(DATASET EXCERPTS begins)

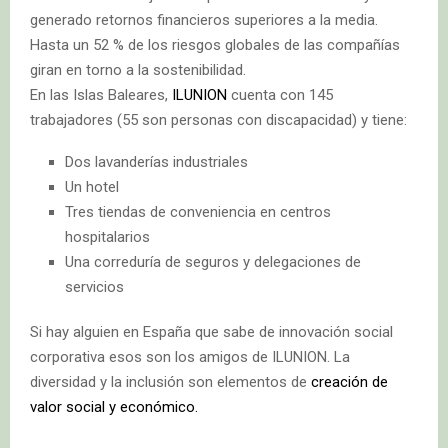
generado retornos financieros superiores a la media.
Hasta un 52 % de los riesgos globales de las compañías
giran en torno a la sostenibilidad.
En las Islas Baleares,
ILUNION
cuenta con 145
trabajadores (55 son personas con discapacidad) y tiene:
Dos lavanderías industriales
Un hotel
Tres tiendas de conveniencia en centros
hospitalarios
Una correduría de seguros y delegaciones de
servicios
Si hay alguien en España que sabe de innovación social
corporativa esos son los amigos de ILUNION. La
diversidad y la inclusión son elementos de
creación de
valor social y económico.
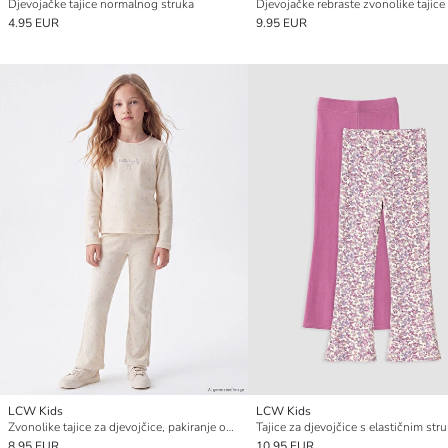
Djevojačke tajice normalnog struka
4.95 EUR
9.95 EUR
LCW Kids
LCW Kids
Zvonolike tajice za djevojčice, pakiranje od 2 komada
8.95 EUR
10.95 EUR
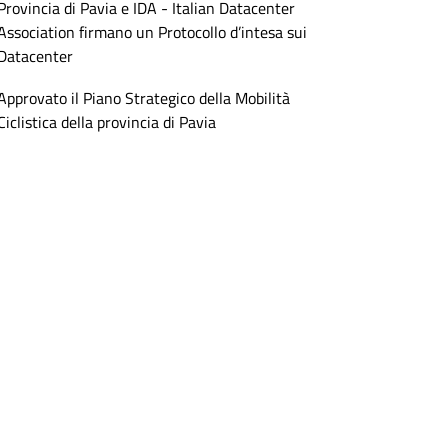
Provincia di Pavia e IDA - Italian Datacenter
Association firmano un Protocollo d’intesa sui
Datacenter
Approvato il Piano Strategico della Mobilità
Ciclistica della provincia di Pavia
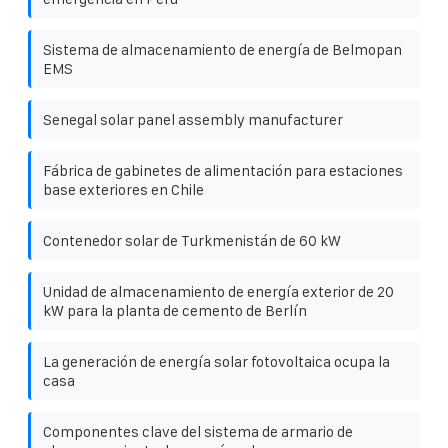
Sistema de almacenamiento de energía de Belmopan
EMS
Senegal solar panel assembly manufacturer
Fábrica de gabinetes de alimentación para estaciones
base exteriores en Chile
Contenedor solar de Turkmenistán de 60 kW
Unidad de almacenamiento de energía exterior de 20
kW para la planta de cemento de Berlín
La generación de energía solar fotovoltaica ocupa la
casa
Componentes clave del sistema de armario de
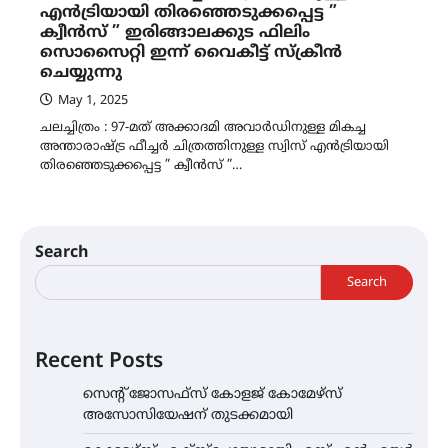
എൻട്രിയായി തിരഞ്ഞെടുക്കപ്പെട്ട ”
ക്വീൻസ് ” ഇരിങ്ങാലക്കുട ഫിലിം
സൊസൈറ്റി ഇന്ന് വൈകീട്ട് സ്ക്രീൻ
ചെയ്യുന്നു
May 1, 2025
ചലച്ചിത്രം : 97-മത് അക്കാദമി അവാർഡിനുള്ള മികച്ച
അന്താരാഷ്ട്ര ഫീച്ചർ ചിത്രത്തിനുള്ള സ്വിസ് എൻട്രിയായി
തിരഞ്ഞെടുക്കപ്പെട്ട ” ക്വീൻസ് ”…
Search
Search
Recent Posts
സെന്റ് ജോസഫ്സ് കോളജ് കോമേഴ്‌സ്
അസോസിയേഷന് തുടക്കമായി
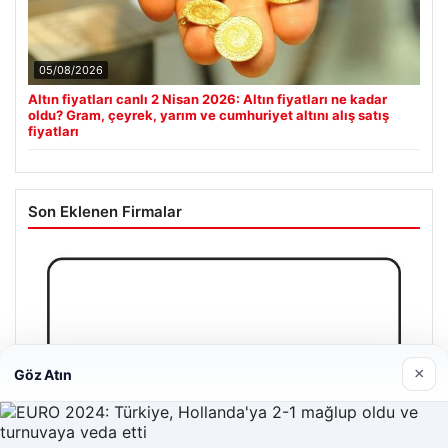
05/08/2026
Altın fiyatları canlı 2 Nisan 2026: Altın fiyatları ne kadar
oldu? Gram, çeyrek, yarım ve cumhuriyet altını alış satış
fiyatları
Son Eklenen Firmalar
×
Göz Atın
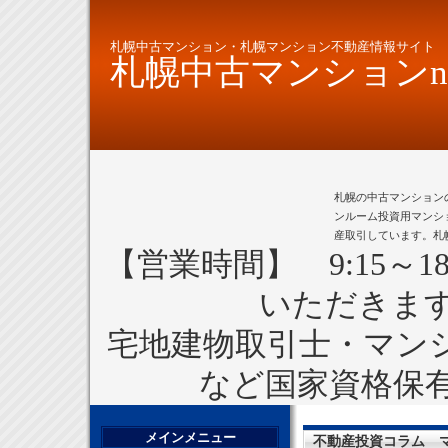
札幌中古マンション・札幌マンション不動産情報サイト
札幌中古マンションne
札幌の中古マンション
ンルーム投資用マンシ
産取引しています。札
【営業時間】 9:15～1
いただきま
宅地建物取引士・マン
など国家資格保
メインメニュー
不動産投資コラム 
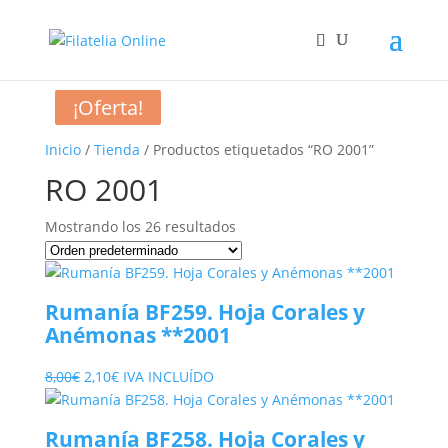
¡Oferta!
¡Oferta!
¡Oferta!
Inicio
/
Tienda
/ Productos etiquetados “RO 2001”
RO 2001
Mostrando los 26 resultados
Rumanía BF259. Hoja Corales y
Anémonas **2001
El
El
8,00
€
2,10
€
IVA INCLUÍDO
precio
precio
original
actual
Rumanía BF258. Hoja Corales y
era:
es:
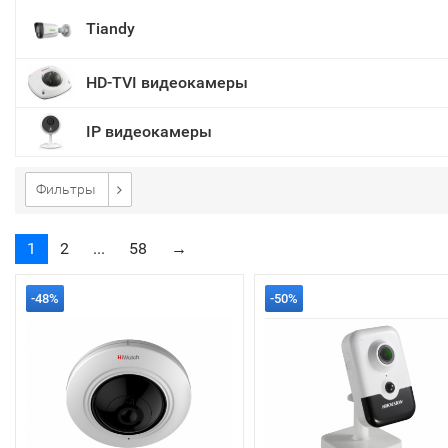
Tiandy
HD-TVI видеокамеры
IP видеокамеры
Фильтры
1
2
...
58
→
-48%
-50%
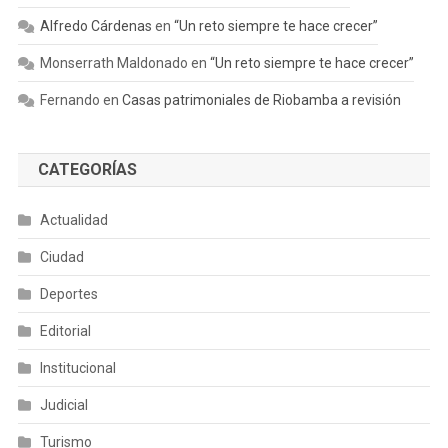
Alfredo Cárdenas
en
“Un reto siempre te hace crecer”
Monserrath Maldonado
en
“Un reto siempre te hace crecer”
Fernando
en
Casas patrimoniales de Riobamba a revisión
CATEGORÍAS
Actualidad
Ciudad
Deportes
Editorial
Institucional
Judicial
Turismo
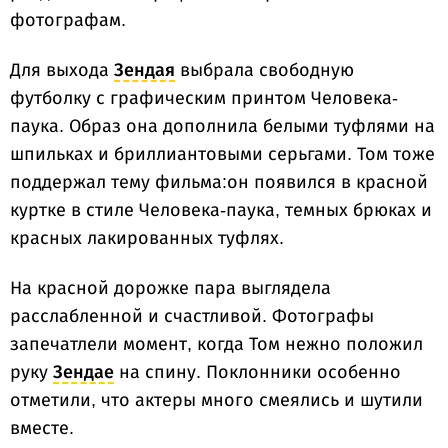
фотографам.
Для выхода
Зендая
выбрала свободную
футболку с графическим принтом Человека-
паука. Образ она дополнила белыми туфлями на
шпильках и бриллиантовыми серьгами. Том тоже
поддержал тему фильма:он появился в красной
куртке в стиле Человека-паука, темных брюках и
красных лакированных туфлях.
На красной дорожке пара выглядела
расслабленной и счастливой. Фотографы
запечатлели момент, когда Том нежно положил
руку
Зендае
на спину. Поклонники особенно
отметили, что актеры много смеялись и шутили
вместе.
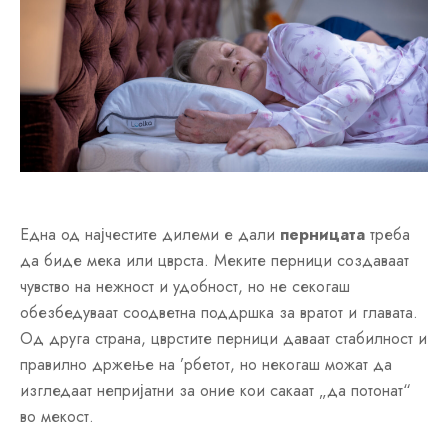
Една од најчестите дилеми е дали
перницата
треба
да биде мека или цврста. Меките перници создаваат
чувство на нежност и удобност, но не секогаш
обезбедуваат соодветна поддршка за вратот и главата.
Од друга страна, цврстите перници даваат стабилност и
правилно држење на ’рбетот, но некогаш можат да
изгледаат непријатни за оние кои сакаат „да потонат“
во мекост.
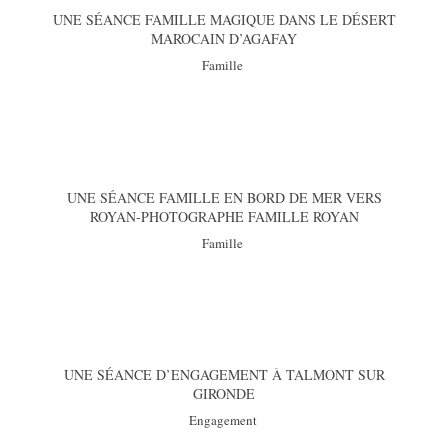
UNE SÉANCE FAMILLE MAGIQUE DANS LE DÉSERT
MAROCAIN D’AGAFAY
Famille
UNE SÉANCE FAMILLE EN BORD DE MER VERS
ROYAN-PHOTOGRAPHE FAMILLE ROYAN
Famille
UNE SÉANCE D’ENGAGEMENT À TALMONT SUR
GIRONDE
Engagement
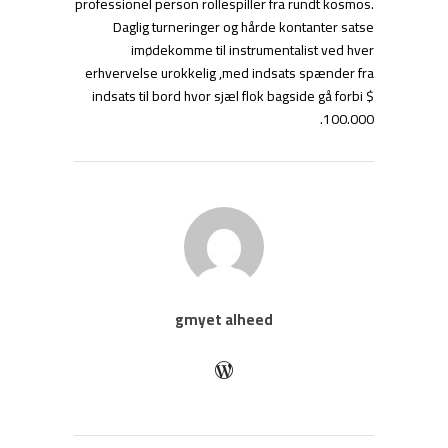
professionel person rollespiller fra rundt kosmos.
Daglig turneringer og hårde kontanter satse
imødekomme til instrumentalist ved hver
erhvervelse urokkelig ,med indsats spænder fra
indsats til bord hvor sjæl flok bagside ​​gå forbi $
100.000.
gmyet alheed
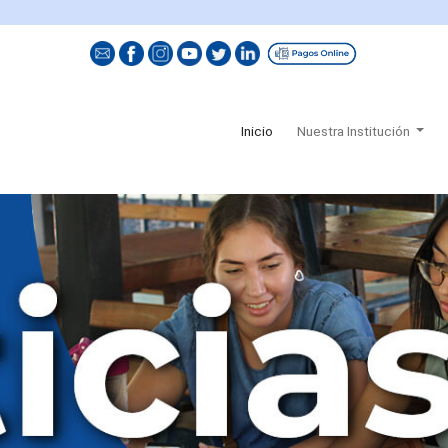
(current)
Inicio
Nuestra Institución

(DATASET EXCERPTS ends)

» **WHAT IS NEEDED**:
In the records above, which lines hold the string "Hoja"? Copy each one.

» **REPLY TO THE EXERCISE**:
Rumanía BF259. Hoja Corales y
Rumanía BF258. Hoja Corales y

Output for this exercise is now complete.